#### [What this task involves]
The line containing "thumb tip: (385, 244)" marks where to begin. Write out that line and every line after it exactly, through the last line below.
┌─ Given records
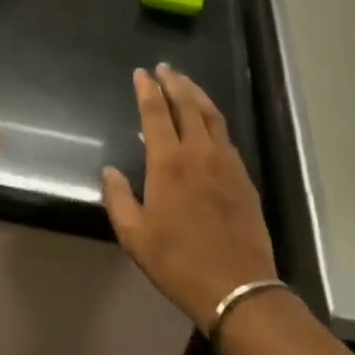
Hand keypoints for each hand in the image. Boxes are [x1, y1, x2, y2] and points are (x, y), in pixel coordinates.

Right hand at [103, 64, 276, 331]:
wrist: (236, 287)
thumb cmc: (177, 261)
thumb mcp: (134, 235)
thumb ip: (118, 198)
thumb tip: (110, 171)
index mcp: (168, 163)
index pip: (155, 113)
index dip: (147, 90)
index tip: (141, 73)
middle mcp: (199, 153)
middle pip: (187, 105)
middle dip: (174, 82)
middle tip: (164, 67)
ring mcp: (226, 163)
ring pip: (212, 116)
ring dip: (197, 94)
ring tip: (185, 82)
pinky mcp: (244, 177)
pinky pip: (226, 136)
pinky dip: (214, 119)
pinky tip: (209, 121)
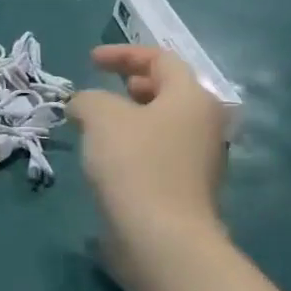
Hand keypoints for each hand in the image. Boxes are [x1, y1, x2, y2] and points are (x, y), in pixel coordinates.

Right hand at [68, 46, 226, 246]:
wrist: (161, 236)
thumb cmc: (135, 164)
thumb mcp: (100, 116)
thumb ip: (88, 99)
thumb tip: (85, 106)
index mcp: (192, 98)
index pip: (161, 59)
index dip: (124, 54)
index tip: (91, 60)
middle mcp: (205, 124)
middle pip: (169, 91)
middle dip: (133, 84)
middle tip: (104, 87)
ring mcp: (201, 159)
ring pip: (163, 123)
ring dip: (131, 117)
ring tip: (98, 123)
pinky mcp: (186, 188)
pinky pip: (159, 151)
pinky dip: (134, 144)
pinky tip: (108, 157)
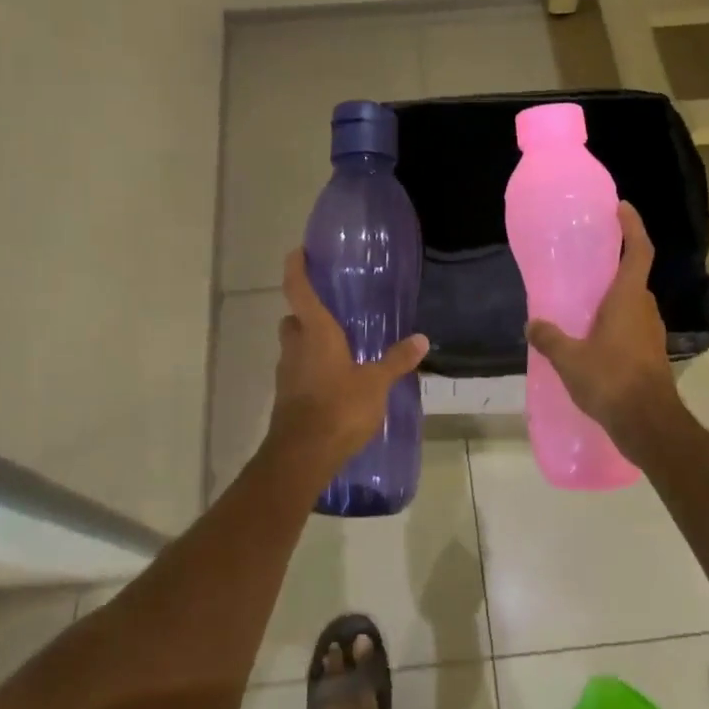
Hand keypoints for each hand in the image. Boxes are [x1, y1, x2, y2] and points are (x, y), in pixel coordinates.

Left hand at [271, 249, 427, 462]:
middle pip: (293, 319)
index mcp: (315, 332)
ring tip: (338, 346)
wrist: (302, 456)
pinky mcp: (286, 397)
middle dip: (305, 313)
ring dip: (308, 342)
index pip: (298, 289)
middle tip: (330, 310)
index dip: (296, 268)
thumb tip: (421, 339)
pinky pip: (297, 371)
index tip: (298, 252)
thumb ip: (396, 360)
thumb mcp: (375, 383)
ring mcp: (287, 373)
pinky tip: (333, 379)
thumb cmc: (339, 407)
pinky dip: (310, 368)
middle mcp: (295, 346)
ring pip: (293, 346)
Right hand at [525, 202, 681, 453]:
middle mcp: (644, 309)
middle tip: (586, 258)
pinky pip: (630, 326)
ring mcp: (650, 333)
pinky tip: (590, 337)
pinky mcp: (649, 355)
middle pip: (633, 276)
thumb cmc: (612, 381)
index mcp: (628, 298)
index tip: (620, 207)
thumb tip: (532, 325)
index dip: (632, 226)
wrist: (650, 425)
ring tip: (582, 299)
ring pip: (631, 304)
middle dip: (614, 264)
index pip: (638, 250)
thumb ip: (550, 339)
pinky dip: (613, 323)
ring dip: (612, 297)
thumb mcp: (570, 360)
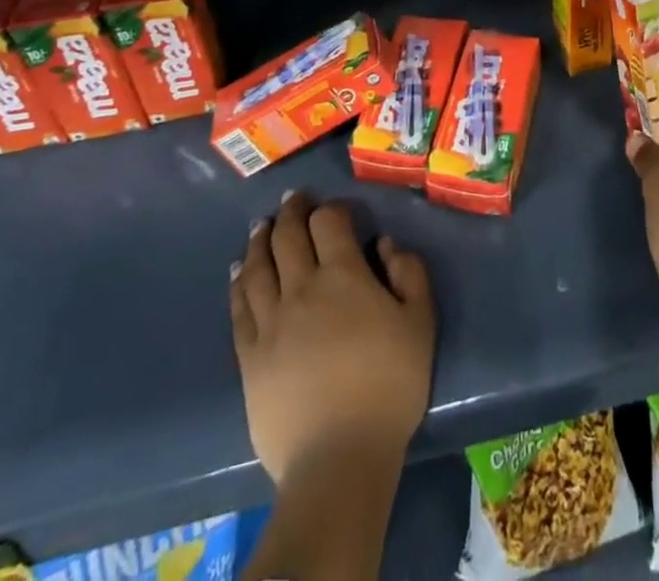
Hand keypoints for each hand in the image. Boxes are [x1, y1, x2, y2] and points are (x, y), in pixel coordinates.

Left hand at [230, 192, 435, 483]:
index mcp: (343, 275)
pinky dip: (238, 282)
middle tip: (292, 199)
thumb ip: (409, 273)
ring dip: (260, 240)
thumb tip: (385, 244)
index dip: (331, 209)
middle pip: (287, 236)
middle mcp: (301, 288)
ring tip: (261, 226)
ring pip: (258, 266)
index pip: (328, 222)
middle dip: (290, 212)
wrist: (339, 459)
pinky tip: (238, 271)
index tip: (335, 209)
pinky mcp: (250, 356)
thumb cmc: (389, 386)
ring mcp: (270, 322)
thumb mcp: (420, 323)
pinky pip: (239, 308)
└─
#### [Solution for this problem]
thumb tip: (385, 244)
index dip: (331, 209)
middle pip: (287, 236)
middle mcp: (301, 288)
ring tip: (261, 226)
ring pip: (258, 266)
index pip: (328, 222)
middle dip: (290, 212)
wrist: (339, 459)
pinky tip: (238, 271)
index tip: (335, 209)
pinky mcp: (250, 356)
thumb cmc: (389, 386)
ring mcp: (270, 322)
thumb mcp: (420, 323)
pinky pip: (239, 308)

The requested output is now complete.